さらに問題なのが、日本に来る移住労働者には若い人が多いんですよ。なので日本で子どもが生まれることも多いんですが、20年も経てばその子も大人になります。実際、1980年代の半ばに日本へ移住労働者が入国するようになって、もう第二世代の時代になっているんですが、その第二世代の人たちが直面するのが家庭の問題です。日本で生まれ育った移住労働者の第二世代、南米出身の日系人や、芸能人にも二世の方がいますよね。それに、相撲界でもフィリピン人の血を引く方がいる。そうやって日本で生まれた二世の方々は日本語が母語になりますし、親が海外の出身でもスパゲッティやオムレツが好き、のように日本に同化されるんです。そういう方々が同化された時に生じる問題が、自分は日本人なのか、フィリピン人なのか、というような迷いを持ってしまうことなんです。
私たちは日本人であることを無意識のうちに拠り所にしているようなところもありますが、同化されていく方々はそういった拠り所がなく、家庭の中でも使う言葉が違ったりします。本来、日本にいるなら同化されるべきというのはもう古い考え方で、日本はかつてアイヌや沖縄の人たちを本土に同化しようとしていろいろな問題を生み出しました。多文化共生というのは反対に、アイヌはアイヌらしく、沖縄は沖縄らしく過ごせばいいという考え方なんです。日本の中でアイヌらしさや沖縄らしさを活かしていければいい。私はこの考え方が同化に対する改善策だと思っていて、日本は過剰同調もあって同化させようとする力が強いけれども、そもそも同化こそが様々な問題の解決方法だという考えを捨てることが大事なんです。
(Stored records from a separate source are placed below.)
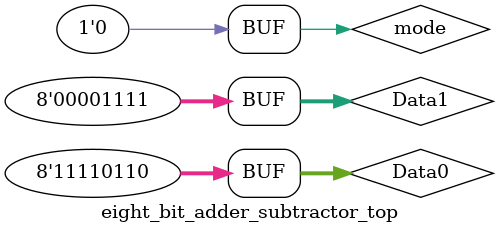
<source format=v>
module eight_bit_adder_subtractor_top;

    // Inputs
    reg signed [7:0] Data0;
    reg signed [7:0] Data1;
    reg mode;

    // Outputs
    wire signed [7:0] final_sum;
    wire final_carry_out;
    wire overflow;

    // Instantiation of 8-bit adder subtractor 
    eight_bit_adder_subtractor ADDER_SUBTRACTOR (Data0, Data1, mode, final_sum, final_carry_out, overflow);

    initial
    begin
        $monitor("<%d>: Data0 = %d, Data1 = %d, mode = %b, final_sum = %d, final_carry_out = %b, overflow = %b\n", $time, Data0, Data1, mode, final_sum, final_carry_out, overflow);
    end

    initial
    begin
        Data0 = 2; Data1 = 1; mode = 1;
        #5 Data0 = 2; Data1 = 1; mode = 0;
        #10 Data0 = 15; Data1 = 10; mode = 1; 
        #15 Data0 = 15; Data1 = 10; mode = 0; 
        #20 Data0 = 10; Data1 = 15; mode = 0; 
        #25 Data0 = -10; Data1 = 15; mode = 0; 
    end

endmodule
 
</source>
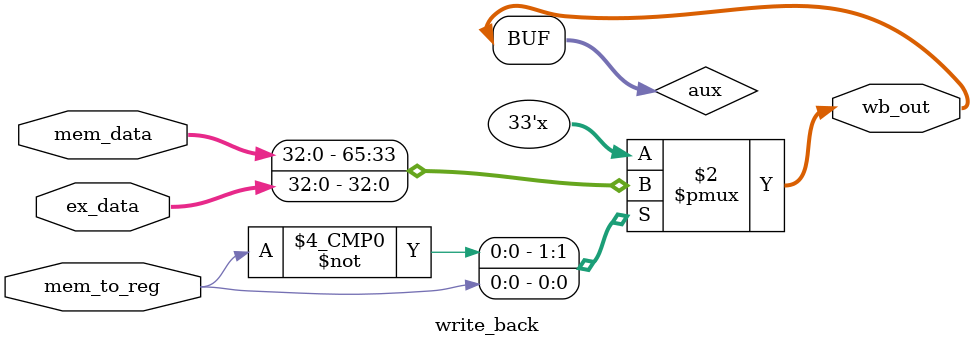
<source format=v>
`timescale 1ns / 1ps
module write_back(
    input mem_to_reg,
    input [32:0] mem_data,
    input [32:0] ex_data,
    output [32:0] wb_out
    );

	reg [32:0] aux;
	 
	always @(*)
	begin
		case (mem_to_reg)
		0:
			aux = mem_data;
		1:
			aux = ex_data;		
		endcase
	end

	assign wb_out = aux;

endmodule

</source>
KL:移住労働者に対する支援活動については、どういったことが行われているのでしょうか?
中村氏:今のところ、海外から日本に来た人たちに対して日本語教室をやったり、日本の習慣を伝えるといったことには予算がついていて、地方自治体が実施していますね。
東京都なんかは多文化共生するための支援活動をしていて、立派なサイトもあるくらいなので、かなりお金をかけて力を入れています。一方で、移住労働者の方々が抱えやすい問題に関しては、地方自治体よりも民間のユニオンという個人加盟の労働組合や、労働法の制度を活用すると解決に向かいやすいです。例えば、コロナ禍ではフィリピンやペルーから若い移住労働者が多かったんですが、中には夫婦で来ていて赤ちゃんがいる人もいたわけです。それなのに雇い止めに遭ったり、解雇されたりすると、赤ちゃんのミルクも買えなくなってしまう。こういった事例に対する支援は、ユニオンの方が活発に行われています。
ただし、ユニオンが取り上げるようなケースは、すでに事件化してしまっていることがほとんどです。働いているのに給料が支払われない、というところまでいっていて、最後の最後のNOを言うためにユニオンに頼るようなイメージですね。とはいえ、ユニオンは地方自治体のようにそこら中にあるわけではないので、ユニオン側がそういったトラブルを受信しようとしていても限界があります。なので、実際には地方自治体のサービスを利用して、最終手段としてユニオンに相談する、という流れになります。地方自治体の窓口でも、担当の方は困りごとに対して一生懸命に対応しているので、何かしらのトラブルがあった際には、まずは地方自治体に相談することをおすすめします。
KL:貴重なお話、ありがとうございます。最後に、起業家を志す読者の方に向けてメッセージをお願いできますか?
中村氏:起業家を目指す方は、周りと同じ発想ではやっていけないので、これまでにお話ししてきたような過剰同調があまり好きではない、という方も多いのではないでしょうか。
ですがやはり企業にあっては周りに同調すべき時はありますし、同調圧力を意識しておくと役に立つ場面も巡ってくるので、何でもかんでも反発すれば良いというものでもありません。起業するにあたっては、そういう同調圧力という行動様式があると理解した上で、安全を図りながら既存の常識という殻を破っていくことが重要です。
そして、もうひとつ大切なこととして、客観的事実を注視することを忘れないでください。起業するなら様々な場面で思い切ってやっていくことが必要になりますが、決断を下す時にはあくまでも事実に基づいて判断し、場合によっては計画を中止することも求められます。企業が成功していくためには、無茶をしないことが大切です。こうした相反するように見えるふたつの事柄をうまく両立させていくことが、起業家として成功する秘訣なんじゃないかな、と思います。